I like that image, but... Lineage 2? That's old too.  They should've made that dog be completely unrealistically shaped and had it say Blade and Soul beneath it.

corvus1970

Wow, that image sums things up pretty well for me.
... ^o^CORVUS^o^
"...if nothing we do matters, than all that matters is what we do."
http://corvus1970.deviantart.com/

Sarge Morris

Quote from: healix on December 06, 2012, 12:00:58 AM

..my City is unique. Other games just aren't going to quite do it for me

https://i.imgur.com/NXdH7.jpg

Aye, I'm with you on this one.  I have zero interest in the other games, NC Scum or not.  Truth be told, and I know its probably heresy to admit this here, I really wasn't all that interested in CoH when I started, either.  But a friend of mine from home, someone who represented normalcy in my life, got me into it. 

He was a power player, rapidly leveling toon after toon so fast it was only his global ID that let me know who he was.  I....Was not.  Preferred to put time into my characters, stick with something familiar yet different enough to take my mind off things. 
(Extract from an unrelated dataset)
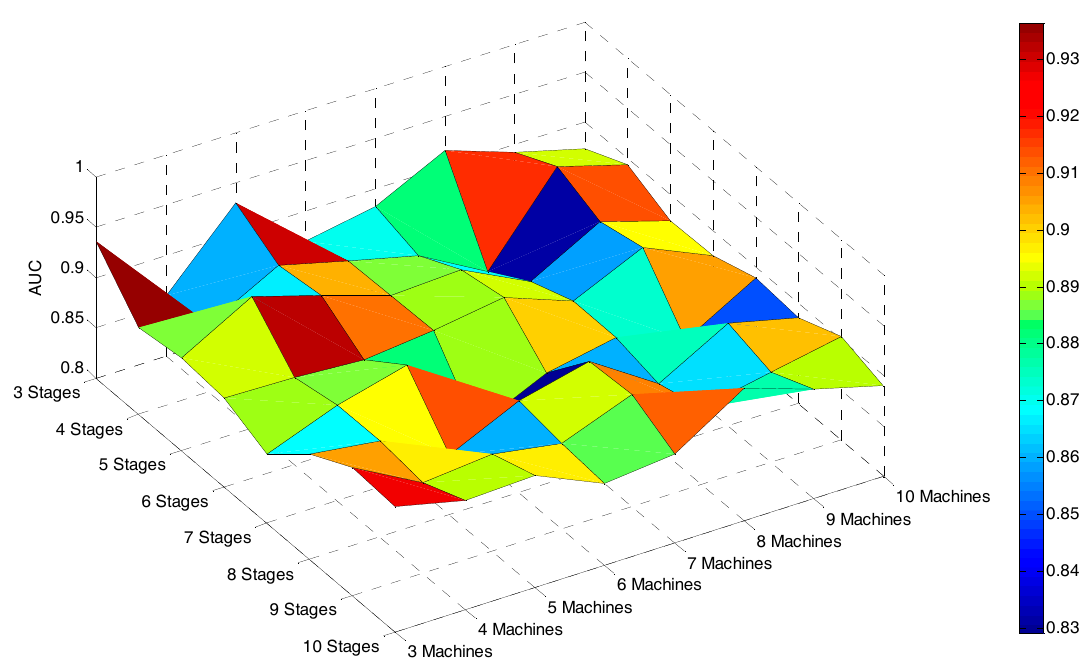
Figure 9. The calculated area under the curves (AUC) for processes with different number of stages and different number of machines per stage .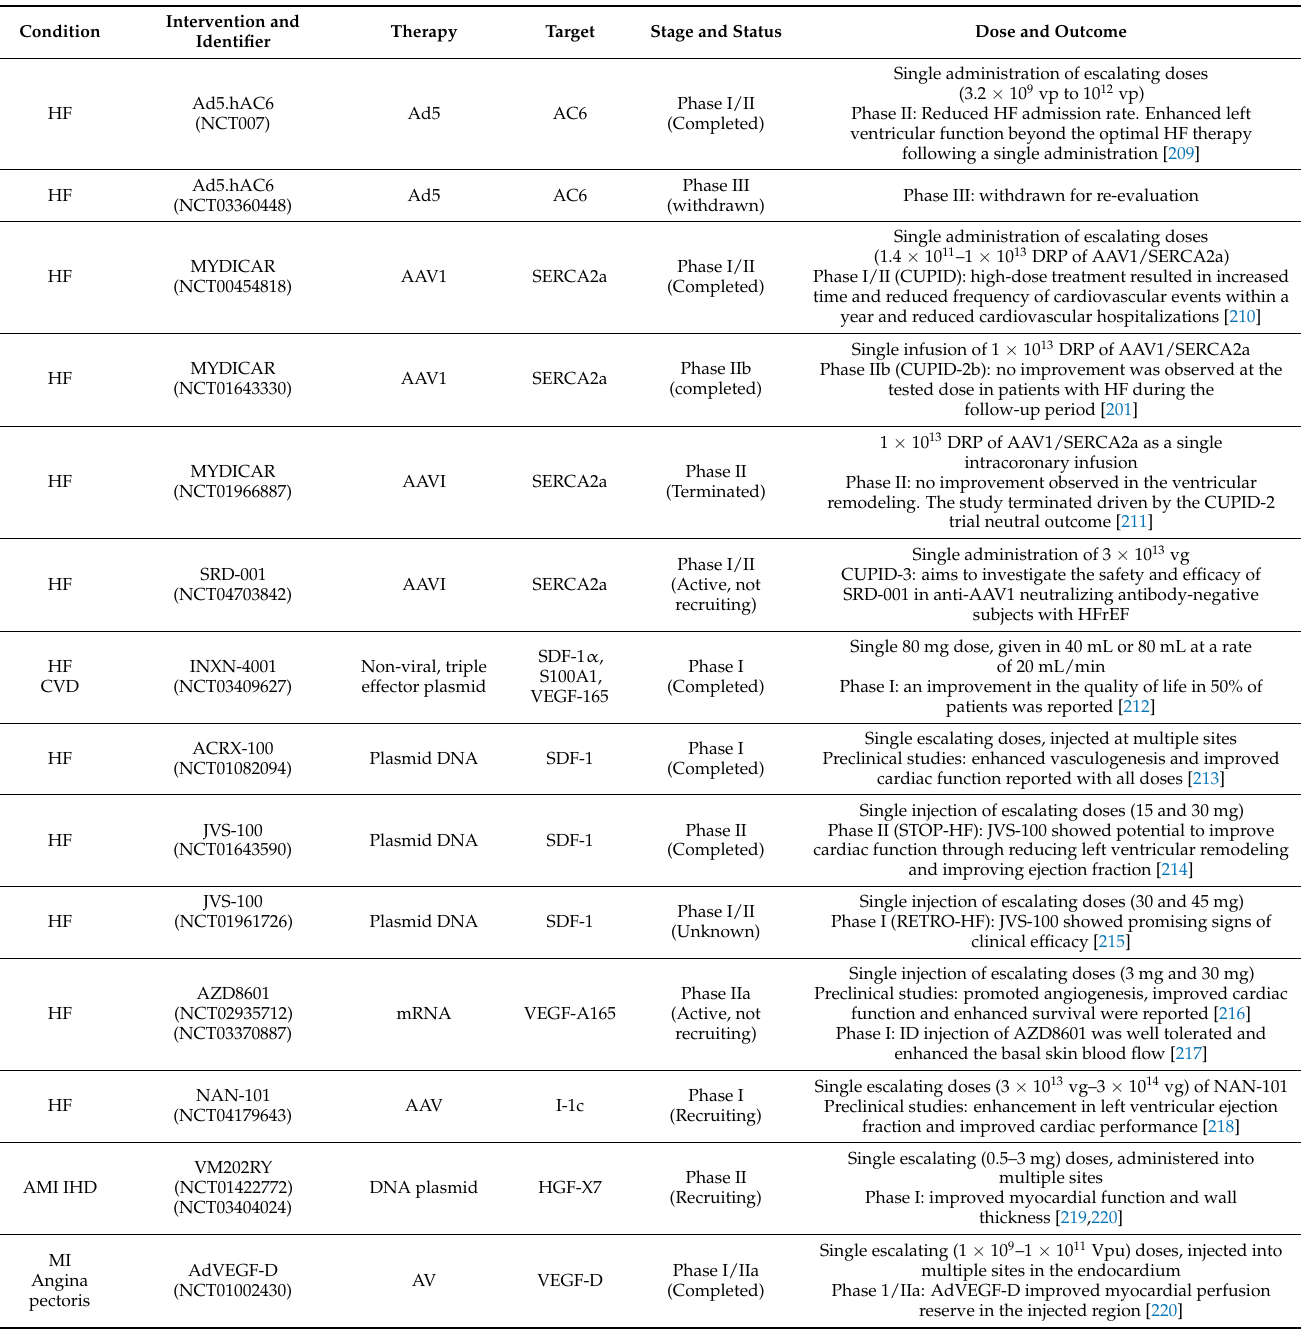
Table 5. Use of intramyocardial injections in several therapies targeting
Found Virtue's community, called it my home away from my home away from home. 

I'm working on writing out exactly what CoX meant to me, how it stacks up against my mindset and the like...  I'm getting kind of personal with it, and its harder to write than I thought.  Never really explored these issues while sober before, much preferring to tearfully reminisce over entirely too much whiskey, rum or Guinness or lose myself in a fantasy world.  Now that the latter option's gone, and the other option is not one I'd like to take any more, I suppose its time to face myself, get my shit straight.  Maybe, I don't know, sooner or later walk into a real life club or whatever with the same confidence and feeling of safety I had in Pocket D instead of leaving my apartment basically only to go to work. 

But, dammit, I want my City.  Don't give me that bullshit and tell me its just as good.  Fuck you, NC Soft, for what you've done.